People photos with keypoints

<<<<

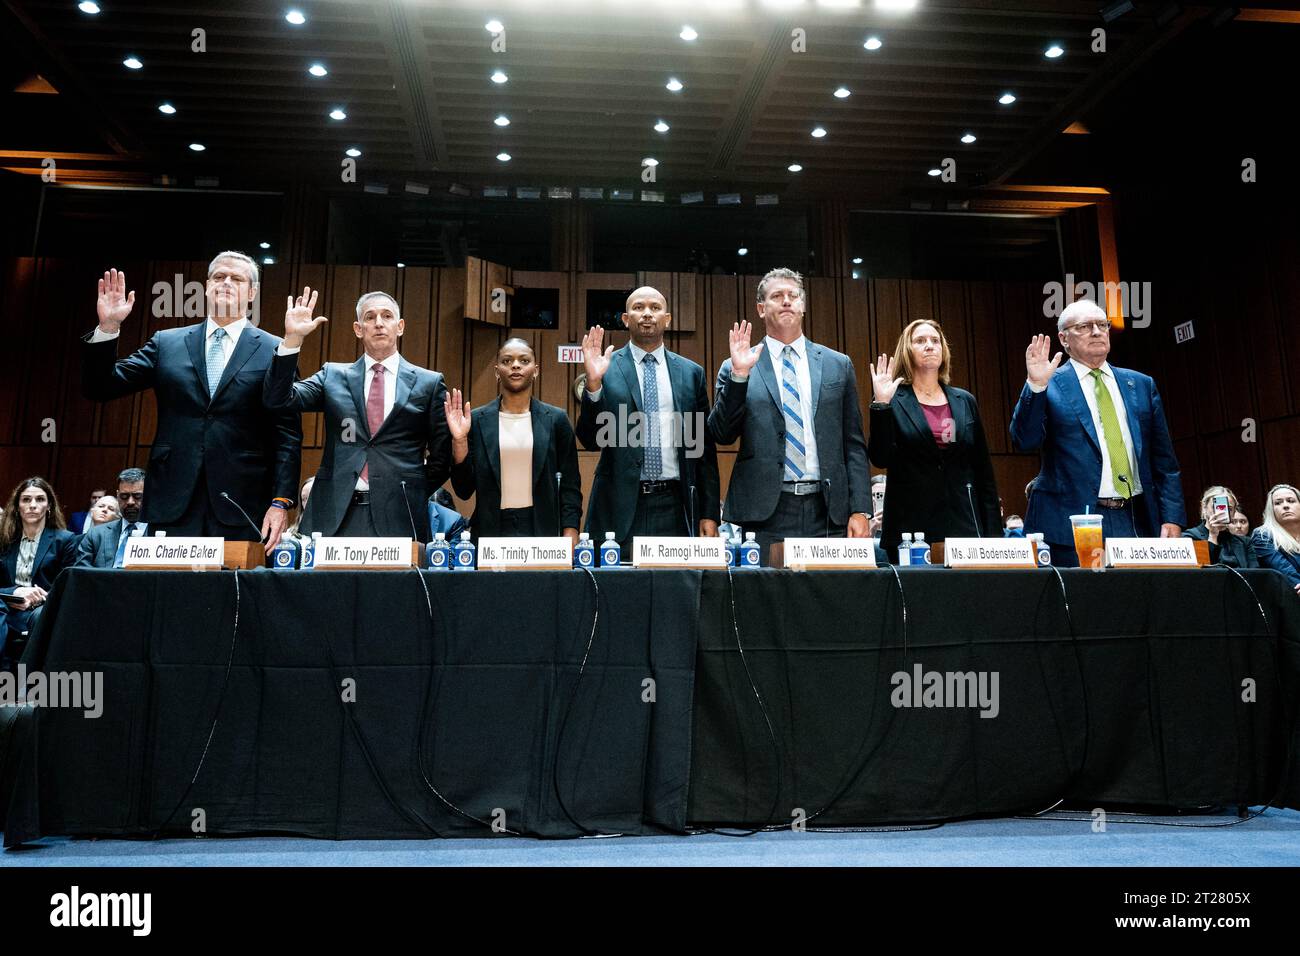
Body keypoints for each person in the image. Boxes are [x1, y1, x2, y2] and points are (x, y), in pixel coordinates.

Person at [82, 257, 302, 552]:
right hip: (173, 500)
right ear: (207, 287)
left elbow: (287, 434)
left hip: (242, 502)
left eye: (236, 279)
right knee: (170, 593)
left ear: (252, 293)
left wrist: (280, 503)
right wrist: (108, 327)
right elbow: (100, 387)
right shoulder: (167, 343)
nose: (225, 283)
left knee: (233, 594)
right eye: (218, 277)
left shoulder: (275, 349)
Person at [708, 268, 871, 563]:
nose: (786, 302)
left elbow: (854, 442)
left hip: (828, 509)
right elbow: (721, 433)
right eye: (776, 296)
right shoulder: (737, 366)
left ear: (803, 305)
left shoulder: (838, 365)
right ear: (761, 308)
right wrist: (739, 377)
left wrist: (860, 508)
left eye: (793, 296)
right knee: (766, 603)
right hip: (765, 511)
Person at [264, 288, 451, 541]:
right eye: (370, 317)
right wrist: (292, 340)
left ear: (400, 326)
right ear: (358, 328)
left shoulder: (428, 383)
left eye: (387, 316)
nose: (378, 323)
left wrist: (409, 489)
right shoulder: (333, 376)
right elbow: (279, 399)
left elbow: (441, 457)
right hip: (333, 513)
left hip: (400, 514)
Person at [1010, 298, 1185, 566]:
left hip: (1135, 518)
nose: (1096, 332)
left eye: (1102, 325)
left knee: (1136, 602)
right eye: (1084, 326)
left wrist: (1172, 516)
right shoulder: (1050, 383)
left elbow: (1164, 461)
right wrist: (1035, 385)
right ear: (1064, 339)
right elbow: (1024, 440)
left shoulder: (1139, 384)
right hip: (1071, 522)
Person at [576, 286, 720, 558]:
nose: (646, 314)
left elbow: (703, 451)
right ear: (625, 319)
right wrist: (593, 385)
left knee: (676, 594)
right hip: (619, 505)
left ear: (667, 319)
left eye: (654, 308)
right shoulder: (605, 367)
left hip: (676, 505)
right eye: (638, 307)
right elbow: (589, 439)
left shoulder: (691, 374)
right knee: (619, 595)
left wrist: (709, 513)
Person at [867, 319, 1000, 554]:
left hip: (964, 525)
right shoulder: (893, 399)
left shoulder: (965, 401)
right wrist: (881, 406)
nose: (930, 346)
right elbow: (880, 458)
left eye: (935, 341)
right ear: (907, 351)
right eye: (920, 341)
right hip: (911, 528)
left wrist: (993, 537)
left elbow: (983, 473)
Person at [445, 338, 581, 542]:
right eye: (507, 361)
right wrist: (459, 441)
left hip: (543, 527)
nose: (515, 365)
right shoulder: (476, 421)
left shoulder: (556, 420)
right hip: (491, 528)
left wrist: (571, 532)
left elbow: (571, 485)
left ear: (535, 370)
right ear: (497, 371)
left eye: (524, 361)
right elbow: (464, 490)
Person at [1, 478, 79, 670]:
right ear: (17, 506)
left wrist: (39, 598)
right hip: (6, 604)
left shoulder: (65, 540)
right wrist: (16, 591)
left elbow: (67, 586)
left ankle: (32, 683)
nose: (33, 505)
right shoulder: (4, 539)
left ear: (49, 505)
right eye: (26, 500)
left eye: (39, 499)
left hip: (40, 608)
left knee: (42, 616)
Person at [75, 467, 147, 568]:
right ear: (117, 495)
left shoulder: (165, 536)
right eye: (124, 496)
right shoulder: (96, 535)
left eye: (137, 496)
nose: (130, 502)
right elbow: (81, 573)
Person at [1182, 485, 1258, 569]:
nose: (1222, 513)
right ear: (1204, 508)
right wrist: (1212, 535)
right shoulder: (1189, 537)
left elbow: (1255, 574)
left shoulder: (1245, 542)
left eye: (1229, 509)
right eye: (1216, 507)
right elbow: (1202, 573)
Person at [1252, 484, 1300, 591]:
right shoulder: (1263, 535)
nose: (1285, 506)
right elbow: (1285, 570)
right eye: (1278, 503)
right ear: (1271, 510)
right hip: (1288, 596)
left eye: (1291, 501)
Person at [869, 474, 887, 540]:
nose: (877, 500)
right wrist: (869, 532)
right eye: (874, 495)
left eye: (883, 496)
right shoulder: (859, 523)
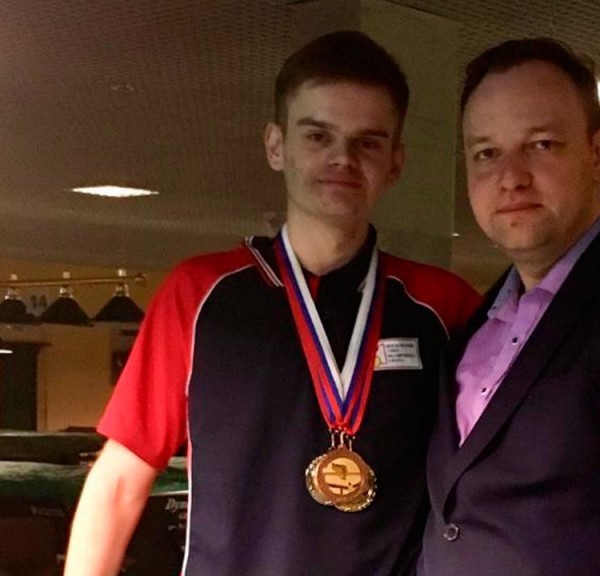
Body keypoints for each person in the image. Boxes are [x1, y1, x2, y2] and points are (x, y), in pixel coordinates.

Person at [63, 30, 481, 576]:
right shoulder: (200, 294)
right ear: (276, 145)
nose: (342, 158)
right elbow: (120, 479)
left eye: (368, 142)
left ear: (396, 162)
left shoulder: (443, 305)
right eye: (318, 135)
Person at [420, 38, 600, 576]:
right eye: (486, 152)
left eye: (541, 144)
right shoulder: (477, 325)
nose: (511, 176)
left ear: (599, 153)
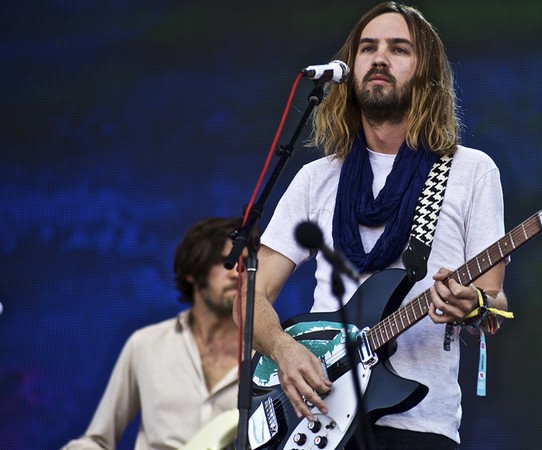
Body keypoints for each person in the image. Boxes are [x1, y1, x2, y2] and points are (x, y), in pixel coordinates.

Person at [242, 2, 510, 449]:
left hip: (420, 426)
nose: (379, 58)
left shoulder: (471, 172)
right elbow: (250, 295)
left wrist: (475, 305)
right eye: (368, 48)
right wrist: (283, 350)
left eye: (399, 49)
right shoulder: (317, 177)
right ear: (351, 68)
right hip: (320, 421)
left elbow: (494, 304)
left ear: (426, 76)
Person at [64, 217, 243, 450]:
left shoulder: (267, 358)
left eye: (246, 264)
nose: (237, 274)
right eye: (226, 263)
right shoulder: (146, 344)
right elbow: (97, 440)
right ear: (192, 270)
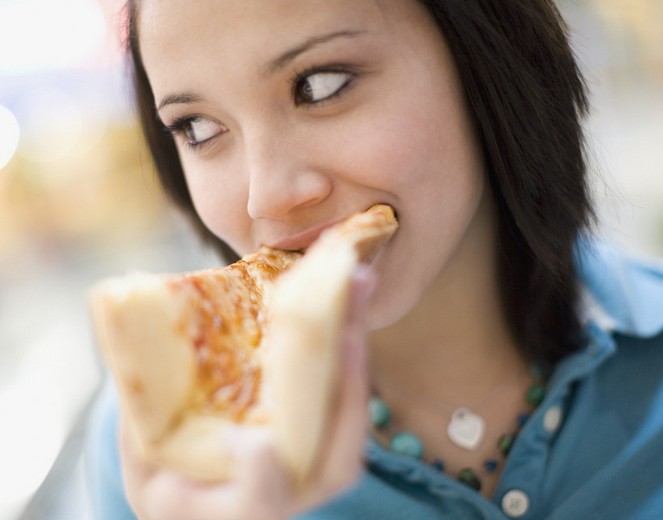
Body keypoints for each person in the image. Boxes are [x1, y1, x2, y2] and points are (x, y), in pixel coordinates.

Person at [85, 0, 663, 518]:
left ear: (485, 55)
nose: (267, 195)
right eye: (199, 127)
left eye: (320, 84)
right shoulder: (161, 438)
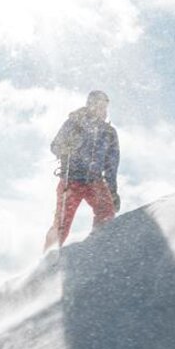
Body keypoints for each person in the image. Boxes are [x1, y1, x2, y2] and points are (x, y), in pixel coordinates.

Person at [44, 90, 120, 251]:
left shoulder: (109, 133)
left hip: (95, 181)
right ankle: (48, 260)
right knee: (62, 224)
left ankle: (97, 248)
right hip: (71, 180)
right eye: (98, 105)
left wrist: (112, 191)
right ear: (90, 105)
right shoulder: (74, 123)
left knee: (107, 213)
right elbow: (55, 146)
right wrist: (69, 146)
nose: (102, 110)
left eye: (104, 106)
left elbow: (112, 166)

>>>>

How to complete this task >>
From the records above, copy out the line with "nose: (1096, 332)", the line with "left ear: (667, 319)", and every line between them, word for word.

Answer to the problem >>
nose: (1096, 332)
left eye: (1102, 325)
left knee: (1136, 602)
right eye: (1084, 326)
left wrist: (1172, 516)
right shoulder: (1050, 383)
left elbow: (1164, 461)
right wrist: (1035, 385)
right ear: (1064, 339)
right elbow: (1024, 440)
left shoulder: (1139, 384)
right hip: (1071, 522)
Person at [576, 286, 720, 558]:
nose: (646, 314)
left elbow: (703, 451)
right ear: (625, 319)
right wrist: (593, 385)
left knee: (676, 594)
right hip: (619, 505)
left ear: (667, 319)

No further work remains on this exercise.